The European Medicines Agency (EMA) has updated the terms of reference for the Pediatric Cluster, a confidential forum where six regulatory agencies discuss scientific and ethical issues related to pediatric medicinal product development. The document, last updated in June 2026 and published on 17 July 2026, formalises cooperation between EMA, the US Food and Drug Administration (FDA), Health Canada, Japan's Pharmaceuticals and Medical Devices Agency (PMDA), Swissmedic, and Australia's Therapeutic Goods Administration (TGA). The cluster aims to avoid unnecessary or duplicative paediatric trials by facilitating the exchange of information on development programs such as Pediatric Investigation Plans (PIPs) and Pediatric Study Plans (PSPs).

The updated terms of reference, initially drafted in June 2007, reaffirm the agencies' commitment to the ICH E11 guideline, which states that paediatric patients should receive medicines appropriately evaluated for their use. The document outlines objectives including regular exchange of scientific and ethical information, encouraging globally compatible paediatric development, understanding divergences in regulatory opinions, discussing post-marketing safety monitoring, and informing participants of relevant scientific meetings. The scope covers product classes and product-specific development throughout the regulatory lifecycle, addressing issues such as conditions for study, deferrals, dosing, endpoints, ethics, extrapolation, formulations, modelling, nonclinical aspects, patient population, safety, study design, and waivers.
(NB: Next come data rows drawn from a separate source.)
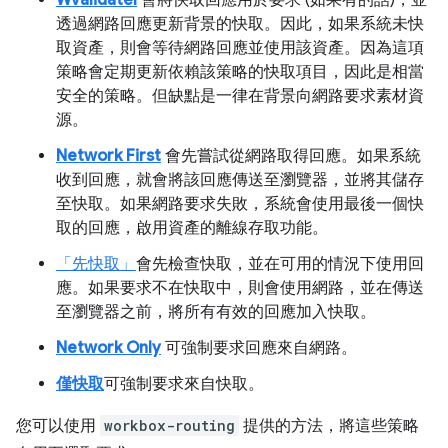
WvalidateI
會將快取回應用於要求 (如果有的話)，並
透過網路回應更新背景的快取。因此，如果系統未快
取資產，則會等待網路回應並使用該資產。因為這項
策略會定期更新依賴該策略的快取項目，因此是相當
安全的策略。但缺點是一律在背景向網路要求素材資
源。
Network First
會先嘗試從網路取得回應。如果系統
收到回應，就會將該回應傳送至瀏覽器，並將其儲存
至快取。如果網路要求失敗，系統會使用最後一個快
取的回應，啟用資產的離線存取功能。
「先快取」
會先檢查快取，並在可用的情況下使用回
應。如果要求不在快取中，則會使用網路，並在傳送
至瀏覽器之前，將所有有效的回應加入快取。
Network Only
可強制要求回應來自網路。
僅快取
可強制要求來自快取。
您可以使用
workbox-routing
提供的方法，將這些策略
The cluster operates under confidentiality commitments between the agencies, ensuring that children's rights, safety, well-being, and dignity are protected in clinical research. By coordinating regulatory approaches, the forum seeks to reduce the burden on paediatric patients and sponsors while maintaining high scientific and ethical standards. The updated terms of reference reflect ongoing efforts to harmonise paediatric drug development across major regulatory jurisdictions.